If leaders of the main opposition party support a government move, the government must have done something right. Right?
The Jammu and Kashmir Reorganisation Bill, 2019, was introduced by Home Minister Amit Shah of the BJP in both houses of the Indian Parliament.
It was passed in the Rajya Sabha on 5 August 2019 by a two-thirds majority (125:61) and subsequently passed in the Lok Sabha on 6 August 2019 by a six-seventh majority (370:70).
The 370 votes in favour of the Bill in the Lok Sabha was in itself some kind of divine signal, as the Bill automatically revoked Article 370 of the Indian Constitution, which gave special status to the state of Jammu & Kashmir.
The Bill proposes to reorganise the State of Jammu and Kashmir into two union territories, one to be called Jammu and Kashmir, and the other Ladakh.
The introduction of the Bill was preceded by a Presidential Order under Article 370 of the Indian Constitution declaring, inter alia, that all the provisions of the Indian Constitution would be applicable to Jammu and Kashmir. This enabled the Indian Parliament to enact legislation that would rearrange the State’s organisation.

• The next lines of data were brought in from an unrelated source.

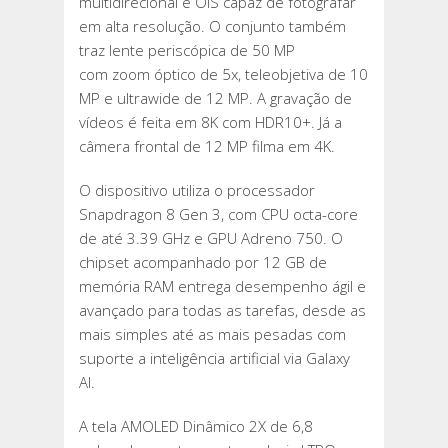
multidirecional e OIS capaz de fotografar
em alta resolução. O conjunto também
traz lente periscópica de 50 MP
com zoom óptico de 5x, teleobjetiva de 10
MP e ultrawide de 12 MP. A gravação de
vídeos é feita em 8K com HDR10+. Já a
câmera frontal de 12 MP filma em 4K.
O dispositivo utiliza o processador
Snapdragon 8 Gen 3, com CPU octa-core
de até 3.39 GHz e GPU Adreno 750. O
chipset acompanhado por 12 GB de
memória RAM entrega desempenho ágil e
avançado para todas as tarefas, desde as
mais simples até as mais pesadas com
suporte a inteligência artificial via Galaxy
AI.
A tela AMOLED Dinâmico 2X de 6,8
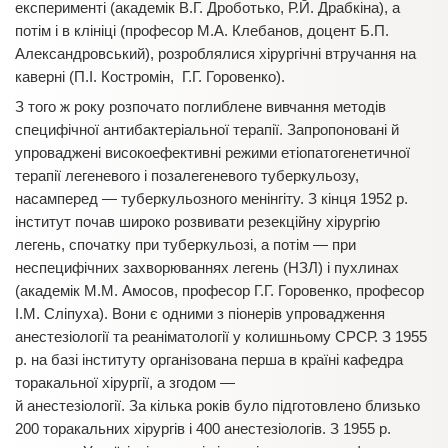
експерименті (академік В.Г. Дроботько, Р.Й. Драбкіна), а
потім і в клініці (професор М.А. Клебанов, доцент Б.П.
Александровський), розроблялися хірургічні втручання на
каверні (П.І. Костромін, Г.Г. Горовенко).
З того ж року розпочато поглиблене вивчання методів
специфічної антибактеріальної терапії. Запропоновані й
упроваджені високоефективні режими етіопатогенетичної
терапії легеневого і позалегеневого туберкульозу,
насамперед — туберкульозного менінгіту. З кінця 1952 р.
інститут почав широко розвивати резекційну хірургію
легень, спочатку при туберкульозі, а потім — при
неспецифічних захворюваннях легень (НЗЛ) і пухлинах
(академік М.М. Амосов, професор Г.Г. Горовенко, професор
І.М. Сліпуха). Вони є одними з піонерів упровадження
анестезіології та реаніматології у колишньому СРСР. З 1955
р. на базі інституту організована перша в країні кафедра
торакальної хірургії, а згодом —
й анестезіології. За кілька років було підготовлено близько
200 торакальних хірургів і 400 анестезіологів. З 1955 р.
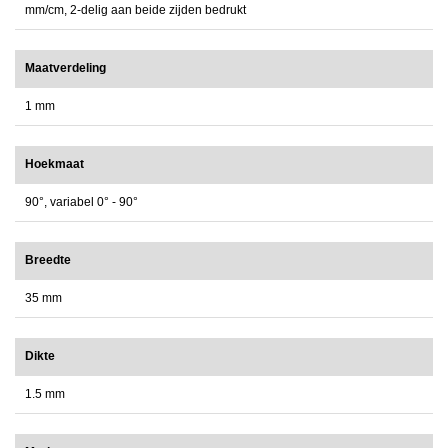
mm/cm, 2-delig aan beide zijden bedrukt
Maatverdeling
1 mm
Hoekmaat
90°, variabel 0° - 90°
Breedte
35 mm
Dikte
1.5 mm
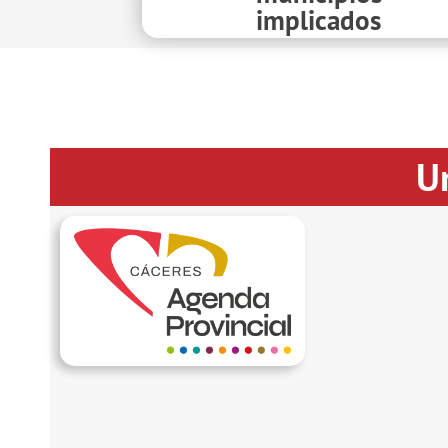
implicados
U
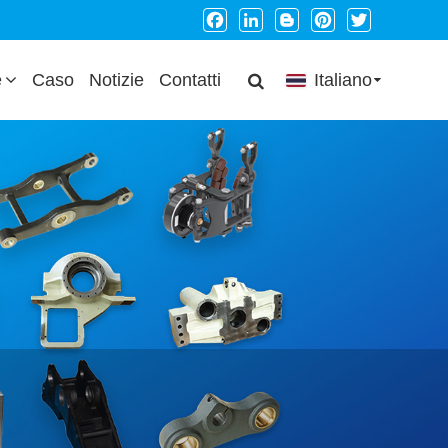
Facebook
LinkedIn
Blogger
Pinterest
Twitter
e
Caso
Notizie
Contatti
Italiano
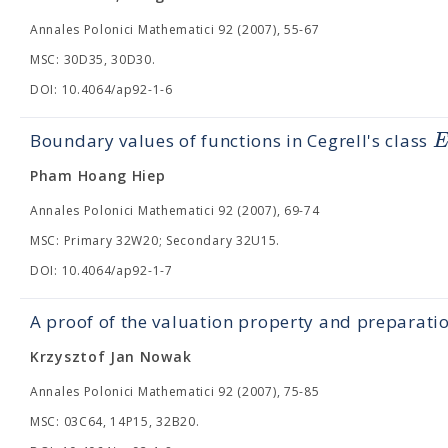
Annales Polonici Mathematici 92 (2007), 55-67
MSC: 30D35, 30D30.
DOI: 10.4064/ap92-1-6
Boundary values of functions in Cegrell's class
Pham Hoang Hiep
Annales Polonici Mathematici 92 (2007), 69-74
MSC: Primary 32W20; Secondary 32U15.
DOI: 10.4064/ap92-1-7
A proof of the valuation property and preparati
Krzysztof Jan Nowak
Annales Polonici Mathematici 92 (2007), 75-85
MSC: 03C64, 14P15, 32B20.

Going against the official party line of the Congress party, many senior party leaders, including Janardhan Dwivedi, Bhubaneswar Kalita (the party’s chief whip in the Rajya Sabha), Jyotiraditya Scindia, Milind Deora, RPN Singh, Jitin Prasada, Randeep Hooda, Ranjeet Ranjan and Jaiveer Shergill, supported the NDA government’s move.

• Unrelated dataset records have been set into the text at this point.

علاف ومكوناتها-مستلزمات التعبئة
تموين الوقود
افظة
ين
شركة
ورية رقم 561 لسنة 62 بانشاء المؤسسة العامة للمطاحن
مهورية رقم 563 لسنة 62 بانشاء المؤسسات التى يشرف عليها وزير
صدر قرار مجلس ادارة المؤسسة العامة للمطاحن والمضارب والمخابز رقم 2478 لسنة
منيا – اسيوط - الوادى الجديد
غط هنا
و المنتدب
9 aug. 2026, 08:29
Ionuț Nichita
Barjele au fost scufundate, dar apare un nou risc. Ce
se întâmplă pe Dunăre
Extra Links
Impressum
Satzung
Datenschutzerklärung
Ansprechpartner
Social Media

Even Dr. Karan Singh, son of erstwhile Maharaja Hari Singh of Jammu & Kashmir, and former Sadr-i-Riyasat (President) of J&K from 1952 to 1965 and then the state’s governor from 1965 to 1967, supported to moves to make Ladakh a separate UT and also to remove Article 35A.
In my living memory, I don’t remember so many senior party leaders going against the official party line on any issue. Clearly, Congress party’s troubles are far beyond just finding a successor to Rahul Gandhi.